Indeed, Cresco’s Will County facility might be viewed as one part greenhouse, one part laboratory, one part bakery. Passing from room to room, workers were observed tending plants, extracting oils, injecting capsules, and preparing and wrapping chocolates.

Really, really good chocolates, by the way, crafted by James Beard-award winning chef Mindy Segal.

(This reporter was served inert samples, minus their active ingredient).

Security is tight. Cresco’s facility is watched from every angle by over a hundred cameras. In addition to an on-site security center where those cameras are monitored, each can be dialed up and viewed by the State of Illinois. Workers know that any efforts to pocket product for potential sale on the outside will be recorded from multiple angles.

And those end products? They’re sealed in a bank-style vault, before delivery by Cresco trucks to dispensaries around the state. Each of those dispensaries must then call the cultivation center for a temporary code which opens a lockbox containing products destined only for their location.
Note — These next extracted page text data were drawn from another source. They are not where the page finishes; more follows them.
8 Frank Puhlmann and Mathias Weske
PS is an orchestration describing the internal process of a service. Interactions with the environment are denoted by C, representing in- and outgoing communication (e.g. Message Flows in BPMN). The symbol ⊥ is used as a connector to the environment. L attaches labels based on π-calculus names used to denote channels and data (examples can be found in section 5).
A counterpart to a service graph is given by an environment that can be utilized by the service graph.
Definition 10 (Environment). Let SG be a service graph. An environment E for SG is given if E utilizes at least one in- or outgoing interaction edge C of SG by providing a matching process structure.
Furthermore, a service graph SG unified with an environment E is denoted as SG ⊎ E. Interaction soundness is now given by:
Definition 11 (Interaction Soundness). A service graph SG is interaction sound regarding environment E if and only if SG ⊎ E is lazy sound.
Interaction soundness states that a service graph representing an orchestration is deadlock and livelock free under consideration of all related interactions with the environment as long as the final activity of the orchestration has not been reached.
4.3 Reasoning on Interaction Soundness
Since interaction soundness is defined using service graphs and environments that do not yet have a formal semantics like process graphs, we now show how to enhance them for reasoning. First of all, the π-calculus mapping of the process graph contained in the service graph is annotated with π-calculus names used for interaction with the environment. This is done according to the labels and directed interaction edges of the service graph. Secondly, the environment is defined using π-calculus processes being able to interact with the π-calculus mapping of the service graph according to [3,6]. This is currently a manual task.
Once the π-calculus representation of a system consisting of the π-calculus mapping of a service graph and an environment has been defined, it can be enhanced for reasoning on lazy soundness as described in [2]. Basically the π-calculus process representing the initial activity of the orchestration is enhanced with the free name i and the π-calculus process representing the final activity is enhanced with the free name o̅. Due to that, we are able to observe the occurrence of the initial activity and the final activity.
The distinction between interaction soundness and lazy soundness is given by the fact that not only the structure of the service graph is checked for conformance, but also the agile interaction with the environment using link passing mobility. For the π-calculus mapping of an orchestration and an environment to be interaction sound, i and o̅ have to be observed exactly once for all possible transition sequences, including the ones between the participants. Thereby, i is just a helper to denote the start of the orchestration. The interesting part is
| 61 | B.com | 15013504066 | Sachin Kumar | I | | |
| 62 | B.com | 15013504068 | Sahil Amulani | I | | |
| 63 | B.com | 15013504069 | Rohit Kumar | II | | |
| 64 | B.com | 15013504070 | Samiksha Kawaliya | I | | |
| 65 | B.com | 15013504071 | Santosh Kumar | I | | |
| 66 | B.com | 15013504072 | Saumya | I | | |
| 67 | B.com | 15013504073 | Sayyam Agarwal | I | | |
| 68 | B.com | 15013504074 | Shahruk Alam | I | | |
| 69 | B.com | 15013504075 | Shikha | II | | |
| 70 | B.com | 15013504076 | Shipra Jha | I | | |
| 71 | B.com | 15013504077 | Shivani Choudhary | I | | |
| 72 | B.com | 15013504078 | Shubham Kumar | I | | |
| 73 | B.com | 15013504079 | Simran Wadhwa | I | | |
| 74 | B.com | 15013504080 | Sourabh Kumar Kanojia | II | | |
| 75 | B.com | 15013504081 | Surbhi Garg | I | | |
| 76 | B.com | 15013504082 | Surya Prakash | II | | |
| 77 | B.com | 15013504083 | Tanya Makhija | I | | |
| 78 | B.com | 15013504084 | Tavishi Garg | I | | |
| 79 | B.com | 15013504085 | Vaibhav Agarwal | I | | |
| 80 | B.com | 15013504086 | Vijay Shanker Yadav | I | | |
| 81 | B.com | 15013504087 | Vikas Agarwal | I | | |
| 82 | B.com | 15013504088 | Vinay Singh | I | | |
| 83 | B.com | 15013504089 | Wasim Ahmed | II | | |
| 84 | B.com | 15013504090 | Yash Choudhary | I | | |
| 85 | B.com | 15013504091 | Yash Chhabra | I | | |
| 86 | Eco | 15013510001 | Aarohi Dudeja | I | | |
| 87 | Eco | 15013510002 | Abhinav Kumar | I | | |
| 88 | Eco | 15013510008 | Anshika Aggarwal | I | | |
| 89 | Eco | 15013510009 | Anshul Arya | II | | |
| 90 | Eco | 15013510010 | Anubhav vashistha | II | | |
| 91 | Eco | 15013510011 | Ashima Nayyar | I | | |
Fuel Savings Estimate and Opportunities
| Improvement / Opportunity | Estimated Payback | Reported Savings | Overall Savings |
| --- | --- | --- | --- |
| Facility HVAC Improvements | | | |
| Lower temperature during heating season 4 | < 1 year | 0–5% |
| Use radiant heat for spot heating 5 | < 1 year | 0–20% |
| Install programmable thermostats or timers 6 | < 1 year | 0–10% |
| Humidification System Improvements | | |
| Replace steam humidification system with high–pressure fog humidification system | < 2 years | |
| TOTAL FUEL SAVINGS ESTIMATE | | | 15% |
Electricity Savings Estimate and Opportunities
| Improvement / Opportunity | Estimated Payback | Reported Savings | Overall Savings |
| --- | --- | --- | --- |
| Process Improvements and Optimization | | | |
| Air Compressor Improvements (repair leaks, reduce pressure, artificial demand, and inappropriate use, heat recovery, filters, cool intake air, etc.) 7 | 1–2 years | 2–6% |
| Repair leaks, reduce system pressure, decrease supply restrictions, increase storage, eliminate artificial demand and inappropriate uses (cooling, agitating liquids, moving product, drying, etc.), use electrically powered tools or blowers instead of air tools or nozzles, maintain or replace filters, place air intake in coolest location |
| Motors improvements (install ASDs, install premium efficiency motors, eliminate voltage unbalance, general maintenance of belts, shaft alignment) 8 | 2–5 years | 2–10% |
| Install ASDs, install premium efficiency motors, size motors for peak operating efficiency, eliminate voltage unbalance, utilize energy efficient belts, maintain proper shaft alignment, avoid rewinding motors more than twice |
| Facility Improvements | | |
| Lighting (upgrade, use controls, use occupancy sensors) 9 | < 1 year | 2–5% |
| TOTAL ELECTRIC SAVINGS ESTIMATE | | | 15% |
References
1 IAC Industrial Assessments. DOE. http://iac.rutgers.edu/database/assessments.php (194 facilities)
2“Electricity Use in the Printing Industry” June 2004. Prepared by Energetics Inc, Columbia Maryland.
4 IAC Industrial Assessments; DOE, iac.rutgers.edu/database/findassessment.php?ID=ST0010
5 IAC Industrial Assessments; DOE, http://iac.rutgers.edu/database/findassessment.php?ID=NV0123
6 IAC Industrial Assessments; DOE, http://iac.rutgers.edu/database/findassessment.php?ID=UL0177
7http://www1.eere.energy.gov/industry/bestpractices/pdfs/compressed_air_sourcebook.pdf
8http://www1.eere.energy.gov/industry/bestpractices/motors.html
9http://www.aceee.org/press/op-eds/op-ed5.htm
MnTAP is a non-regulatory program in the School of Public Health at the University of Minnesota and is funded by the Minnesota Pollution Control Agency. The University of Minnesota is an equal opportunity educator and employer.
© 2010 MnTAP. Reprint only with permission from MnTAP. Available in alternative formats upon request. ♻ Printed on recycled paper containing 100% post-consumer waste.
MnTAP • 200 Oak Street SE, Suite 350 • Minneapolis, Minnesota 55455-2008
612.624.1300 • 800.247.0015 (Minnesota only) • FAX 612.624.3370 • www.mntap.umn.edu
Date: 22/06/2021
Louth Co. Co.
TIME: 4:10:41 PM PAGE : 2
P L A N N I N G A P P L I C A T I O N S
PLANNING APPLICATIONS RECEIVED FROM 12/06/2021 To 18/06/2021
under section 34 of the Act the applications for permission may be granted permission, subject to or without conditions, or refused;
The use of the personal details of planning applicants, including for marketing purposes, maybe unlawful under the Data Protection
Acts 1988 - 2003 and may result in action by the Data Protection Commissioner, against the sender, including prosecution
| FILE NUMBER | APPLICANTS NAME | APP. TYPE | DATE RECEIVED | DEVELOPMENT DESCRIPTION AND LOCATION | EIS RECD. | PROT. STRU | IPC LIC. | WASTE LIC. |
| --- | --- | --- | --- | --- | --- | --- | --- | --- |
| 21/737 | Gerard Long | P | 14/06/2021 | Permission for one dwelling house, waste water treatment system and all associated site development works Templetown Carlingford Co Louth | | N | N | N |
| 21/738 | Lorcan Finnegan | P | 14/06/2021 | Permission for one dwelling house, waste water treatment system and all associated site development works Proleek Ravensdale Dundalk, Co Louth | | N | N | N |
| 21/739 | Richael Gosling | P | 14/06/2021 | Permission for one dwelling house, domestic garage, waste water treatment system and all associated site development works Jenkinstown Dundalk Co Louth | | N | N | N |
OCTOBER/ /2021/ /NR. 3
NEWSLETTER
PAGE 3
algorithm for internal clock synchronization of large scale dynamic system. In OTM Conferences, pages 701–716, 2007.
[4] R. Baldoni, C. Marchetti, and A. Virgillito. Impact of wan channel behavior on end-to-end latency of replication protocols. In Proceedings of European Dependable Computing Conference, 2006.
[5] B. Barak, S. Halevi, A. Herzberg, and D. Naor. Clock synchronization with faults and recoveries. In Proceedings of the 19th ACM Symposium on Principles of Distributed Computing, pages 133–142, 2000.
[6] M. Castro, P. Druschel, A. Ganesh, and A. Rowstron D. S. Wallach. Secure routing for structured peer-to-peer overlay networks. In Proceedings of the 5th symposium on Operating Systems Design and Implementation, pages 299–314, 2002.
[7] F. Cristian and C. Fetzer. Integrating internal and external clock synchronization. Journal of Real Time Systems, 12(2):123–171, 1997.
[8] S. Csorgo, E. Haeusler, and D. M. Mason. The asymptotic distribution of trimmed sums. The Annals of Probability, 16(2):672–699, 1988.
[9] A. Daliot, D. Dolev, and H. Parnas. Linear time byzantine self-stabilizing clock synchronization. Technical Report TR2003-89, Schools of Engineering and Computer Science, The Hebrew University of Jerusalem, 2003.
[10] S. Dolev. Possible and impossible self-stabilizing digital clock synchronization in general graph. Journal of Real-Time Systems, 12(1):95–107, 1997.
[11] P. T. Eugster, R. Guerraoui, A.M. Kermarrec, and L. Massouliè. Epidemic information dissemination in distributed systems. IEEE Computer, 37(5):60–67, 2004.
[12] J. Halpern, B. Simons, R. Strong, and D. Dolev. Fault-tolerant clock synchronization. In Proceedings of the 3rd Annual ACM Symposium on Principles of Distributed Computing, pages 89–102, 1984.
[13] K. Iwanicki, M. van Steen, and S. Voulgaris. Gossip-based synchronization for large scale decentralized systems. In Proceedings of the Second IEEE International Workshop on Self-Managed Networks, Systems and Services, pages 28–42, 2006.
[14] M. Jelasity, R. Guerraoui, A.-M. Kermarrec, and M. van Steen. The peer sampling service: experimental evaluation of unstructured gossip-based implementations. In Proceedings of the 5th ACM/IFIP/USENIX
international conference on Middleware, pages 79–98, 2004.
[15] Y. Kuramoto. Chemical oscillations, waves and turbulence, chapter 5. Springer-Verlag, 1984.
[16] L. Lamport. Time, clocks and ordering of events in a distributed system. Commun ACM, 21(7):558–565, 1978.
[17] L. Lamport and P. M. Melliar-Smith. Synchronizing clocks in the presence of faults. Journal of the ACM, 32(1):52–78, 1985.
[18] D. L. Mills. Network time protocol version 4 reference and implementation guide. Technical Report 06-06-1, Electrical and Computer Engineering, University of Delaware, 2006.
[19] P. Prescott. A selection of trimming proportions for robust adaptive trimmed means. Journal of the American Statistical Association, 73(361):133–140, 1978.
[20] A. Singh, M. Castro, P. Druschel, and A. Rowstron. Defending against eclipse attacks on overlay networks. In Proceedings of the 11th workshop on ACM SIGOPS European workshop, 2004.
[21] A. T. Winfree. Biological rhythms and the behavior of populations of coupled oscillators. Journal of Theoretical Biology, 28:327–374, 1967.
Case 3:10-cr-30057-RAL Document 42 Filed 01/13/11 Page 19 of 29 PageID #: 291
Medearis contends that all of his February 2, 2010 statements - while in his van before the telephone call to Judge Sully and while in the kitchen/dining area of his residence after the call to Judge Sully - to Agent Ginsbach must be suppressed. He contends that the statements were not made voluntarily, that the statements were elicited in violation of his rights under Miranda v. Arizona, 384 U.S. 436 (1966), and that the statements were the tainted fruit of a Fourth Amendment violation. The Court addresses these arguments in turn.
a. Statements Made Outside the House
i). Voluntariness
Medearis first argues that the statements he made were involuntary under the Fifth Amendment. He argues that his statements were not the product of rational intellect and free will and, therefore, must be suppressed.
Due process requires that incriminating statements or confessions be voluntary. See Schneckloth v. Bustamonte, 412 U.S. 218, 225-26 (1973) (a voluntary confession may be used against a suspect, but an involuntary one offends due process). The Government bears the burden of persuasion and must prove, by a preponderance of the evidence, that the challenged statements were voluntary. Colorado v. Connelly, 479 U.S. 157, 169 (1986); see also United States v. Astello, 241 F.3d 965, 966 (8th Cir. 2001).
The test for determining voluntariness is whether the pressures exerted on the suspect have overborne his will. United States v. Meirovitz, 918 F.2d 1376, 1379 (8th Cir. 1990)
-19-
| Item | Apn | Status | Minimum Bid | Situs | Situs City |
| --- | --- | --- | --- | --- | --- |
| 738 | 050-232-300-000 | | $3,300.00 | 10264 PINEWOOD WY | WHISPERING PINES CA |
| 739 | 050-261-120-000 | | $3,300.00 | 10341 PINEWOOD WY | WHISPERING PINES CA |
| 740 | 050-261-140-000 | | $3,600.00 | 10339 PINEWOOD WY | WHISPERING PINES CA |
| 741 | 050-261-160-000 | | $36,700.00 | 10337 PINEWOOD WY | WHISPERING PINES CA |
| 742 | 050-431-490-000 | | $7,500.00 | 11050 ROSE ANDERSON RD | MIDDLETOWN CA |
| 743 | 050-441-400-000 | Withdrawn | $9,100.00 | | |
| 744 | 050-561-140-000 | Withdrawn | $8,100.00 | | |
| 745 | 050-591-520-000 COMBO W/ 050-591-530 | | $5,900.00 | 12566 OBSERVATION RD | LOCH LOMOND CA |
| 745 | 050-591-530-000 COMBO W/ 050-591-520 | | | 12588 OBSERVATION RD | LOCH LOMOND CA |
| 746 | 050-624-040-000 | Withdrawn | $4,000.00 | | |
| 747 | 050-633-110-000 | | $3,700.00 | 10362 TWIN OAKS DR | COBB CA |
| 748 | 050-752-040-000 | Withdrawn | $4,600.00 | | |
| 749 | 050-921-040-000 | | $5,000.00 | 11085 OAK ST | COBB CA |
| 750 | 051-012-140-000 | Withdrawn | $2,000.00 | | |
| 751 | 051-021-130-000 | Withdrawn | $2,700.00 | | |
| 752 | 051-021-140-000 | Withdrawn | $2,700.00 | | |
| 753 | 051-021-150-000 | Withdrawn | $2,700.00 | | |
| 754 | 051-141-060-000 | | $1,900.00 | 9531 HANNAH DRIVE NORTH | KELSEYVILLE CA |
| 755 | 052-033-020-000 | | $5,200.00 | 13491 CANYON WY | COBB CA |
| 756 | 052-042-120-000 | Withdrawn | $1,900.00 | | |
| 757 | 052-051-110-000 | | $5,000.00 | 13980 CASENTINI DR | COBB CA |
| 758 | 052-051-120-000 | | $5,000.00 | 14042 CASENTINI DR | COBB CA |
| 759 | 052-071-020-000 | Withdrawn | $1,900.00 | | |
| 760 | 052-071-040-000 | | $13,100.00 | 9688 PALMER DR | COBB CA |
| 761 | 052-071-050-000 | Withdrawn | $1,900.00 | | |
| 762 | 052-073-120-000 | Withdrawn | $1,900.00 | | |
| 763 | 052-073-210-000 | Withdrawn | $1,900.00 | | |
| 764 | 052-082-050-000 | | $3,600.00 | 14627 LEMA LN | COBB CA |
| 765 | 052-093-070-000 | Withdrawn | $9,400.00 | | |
(Cultivation centers must operate their own delivery systems because commercial over-the-road carriers are licensed by the Interstate Commerce Commission. And the Federal Government still views marijuana as a schedule 1 drug like heroin or LSD).

Thus federally-registered trucking companies won’t touch it, and many big national banks won’t finance it. But the Federal Government has largely agreed to look the other way for the over two dozen state programs, allowing them to operate under their own local rules. And in Illinois, those rules are viewed as among the tightest in the nation.

“It’s very tough, it’s very tight restrictions,” says Jack Campbell, director of the Illinois Medical Cannabis program. “Now that the program is up and going, and these rules have been implemented, we now know that they work.”

In Illinois, the cultivation and distribution of medical marijuana is a multi-million dollar operation, albeit one which has a very limited customer base. There were about 9,000 patients at last count. And remember, there are currently another 18 cultivation centers just like this one statewide. That’s a lot of businesses, splitting a very finite number of customers.

“We all knew we were starting with patient number one,” says Bachtell. “We’ve seen month over month growth in total participation, signing up new patients. Every month is more than the month before.”

The patient base is tightly controlled. Right now Illinois permits medical cannabis for 41 conditions. The industry believes the newest of those, post-traumatic stress disorder and patients in the last month of terminal illness, could help swell that universe to over 100,000 by 2018.

“It’s important that people see what this program is really like in the State of Illinois,” says Bachtell. “This is commercial agriculture. This is pharmaceutical medicine.”